**Exercise aim:** Put each line of the records below into a JSON list of strings, with one string per line and no blank lines.
'''
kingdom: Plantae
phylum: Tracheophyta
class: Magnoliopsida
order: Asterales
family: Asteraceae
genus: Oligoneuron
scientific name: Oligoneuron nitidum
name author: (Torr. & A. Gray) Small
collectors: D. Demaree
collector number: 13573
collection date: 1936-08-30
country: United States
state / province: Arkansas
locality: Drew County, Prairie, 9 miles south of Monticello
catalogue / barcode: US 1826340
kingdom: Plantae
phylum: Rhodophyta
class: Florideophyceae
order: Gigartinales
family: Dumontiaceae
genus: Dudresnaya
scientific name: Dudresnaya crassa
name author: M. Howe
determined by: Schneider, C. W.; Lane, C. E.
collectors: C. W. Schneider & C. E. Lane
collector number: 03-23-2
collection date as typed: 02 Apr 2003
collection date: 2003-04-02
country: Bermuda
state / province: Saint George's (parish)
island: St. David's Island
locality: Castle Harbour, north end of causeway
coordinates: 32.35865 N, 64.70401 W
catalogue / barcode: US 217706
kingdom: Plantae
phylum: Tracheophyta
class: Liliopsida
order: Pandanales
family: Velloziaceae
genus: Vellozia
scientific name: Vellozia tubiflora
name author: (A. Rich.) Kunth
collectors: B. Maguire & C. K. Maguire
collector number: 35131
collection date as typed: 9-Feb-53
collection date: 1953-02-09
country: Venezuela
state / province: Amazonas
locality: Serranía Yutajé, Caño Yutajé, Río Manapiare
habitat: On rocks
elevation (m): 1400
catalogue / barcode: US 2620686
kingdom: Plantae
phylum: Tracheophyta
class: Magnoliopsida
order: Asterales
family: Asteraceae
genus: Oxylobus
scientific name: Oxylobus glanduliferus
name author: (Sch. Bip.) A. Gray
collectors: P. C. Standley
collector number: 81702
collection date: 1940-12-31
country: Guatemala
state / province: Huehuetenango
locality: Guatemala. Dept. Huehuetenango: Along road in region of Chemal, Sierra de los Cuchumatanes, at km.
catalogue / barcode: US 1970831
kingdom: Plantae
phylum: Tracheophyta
'''
**Output of the exercise:**
[
  "kingdom: Plantae",
  "phylum: Tracheophyta",
  "class: Magnoliopsida",
  "order: Asterales",
  "family: Asteraceae",
  "genus: Oligoneuron",
  "scientific name: Oligoneuron nitidum",
  "name author: (Torr. & A. Gray) Small",
  "collectors: D. Demaree",
  "collector number: 13573",
  "collection date: 1936-08-30",
  "country: United States",
  "state / province: Arkansas",
  "locality: Drew County, Prairie, 9 miles south of Monticello",
  "catalogue / barcode: US 1826340",
  "kingdom: Plantae",
  "phylum: Rhodophyta",
  "class: Florideophyceae",
  "order: Gigartinales",
  "family: Dumontiaceae",
  "genus: Dudresnaya",
  "scientific name: Dudresnaya crassa",
  "name author: M. Howe",
  "determined by: Schneider, C. W.; Lane, C. E.",
  "collectors: C. W. Schneider & C. E. Lane",
  "collector number: 03-23-2",
  "collection date as typed: 02 Apr 2003",
  "collection date: 2003-04-02",
  "country: Bermuda",
  "state / province: Saint George's (parish)",
  "island: St. David's Island",
  "locality: Castle Harbour, north end of causeway",
  "coordinates: 32.35865 N, 64.70401 W",
  "catalogue / barcode: US 217706",
  "kingdom: Plantae",
  "phylum: Tracheophyta",
  "class: Liliopsida",
  "order: Pandanales",
  "family: Velloziaceae",
  "genus: Vellozia",
  "scientific name: Vellozia tubiflora",
  "name author: (A. Rich.) Kunth",
  "collectors: B. Maguire & C. K. Maguire",
  "collector number: 35131",
  "collection date as typed: 9-Feb-53",
  "collection date: 1953-02-09",
  "country: Venezuela",
  "state / province: Amazonas",
  "locality: Serranía Yutajé, Caño Yutajé, Río Manapiare",
  "habitat: On rocks",
  "elevation (m): 1400",
  "catalogue / barcode: US 2620686",
  "kingdom: Plantae",
  "phylum: Tracheophyta",
  "class: Magnoliopsida",
  "order: Asterales",
  "family: Asteraceae",
  "genus: Oxylobus",
  "scientific name: Oxylobus glanduliferus",
  "name author: (Sch. Bip.) A. Gray",
  "collectors: P. C. Standley",
  "collector number: 81702",
  "collection date: 1940-12-31",
  "country: Guatemala",
  "state / province: Huehuetenango",
  "locality: Guatemala. Dept. Huehuetenango: Along road in region of Chemal, Sierra de los Cuchumatanes, at km.",
  "catalogue / barcode: US 1970831",
  "kingdom: Plantae",
  "phylum: Tracheophyta"
]